# CitiKitty or Doogie's Litter Kwitter?



## timmyh (Feb 26, 2008)

They are both cat toilet training devices available online. Has anyone tried them before? Im looking to train my 4 year old cat. Thanks!


----------



## Siamese Kelly (Jan 6, 2008)

Nope-can't say i have,sorry


----------



## Samface (Feb 27, 2008)

I've tried both - citikitty is a thin plastic dish (like a disposable party plate) that sits on the toilet and you need to cut holes in it with scissors. My puss hated it and wouldn't go near it after I cut a hole. It was sharp at the edges like she would cut herself and was unstable. It's a lot of money for something you could make yourself out of a pizza box. 
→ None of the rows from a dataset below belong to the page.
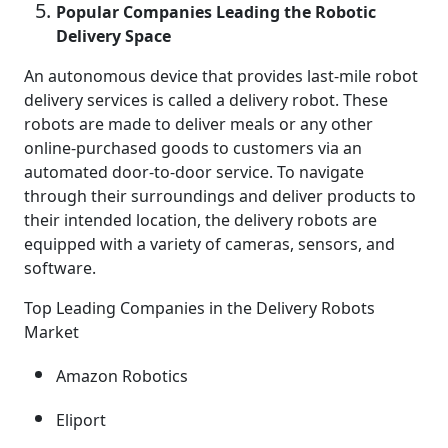
Popular Companies Leading the Robotic
Delivery Space
An autonomous device that provides last-mile robot
delivery services is called a delivery robot. These
robots are made to deliver meals or any other
online-purchased goods to customers via an
automated door-to-door service. To navigate
through their surroundings and deliver products to
their intended location, the delivery robots are
equipped with a variety of cameras, sensors, and
software.
Top Leading Companies in the Delivery Robots
Market
Amazon Robotics
Eliport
I got a litter kwitter from a pet shop (in London) and it is really solid and it has pieces you can put in and take out if your cat needs to go back to earlier stages (mine did). It's really simple and the DVD it comes with shows you what to do so you don't stuff it up. It took about 10 weeks (they say 8). Now sammy uses the toilet all the time and never misses and it's great. Suddenly I don't have to think about litter, cat poo or air freshener!


----------



## Siamese Kelly (Jan 6, 2008)

Sounds good-might check them out


----------



## ulu12 (Feb 27, 2008)

Ever tried the CatSeat?


----------



## timmyh (Feb 26, 2008)

Thanks samface! I just couldnt resist the videos on litter kwitter and went out to get one. Hope my 4.5 year old tabby can be one of those success stories.


----------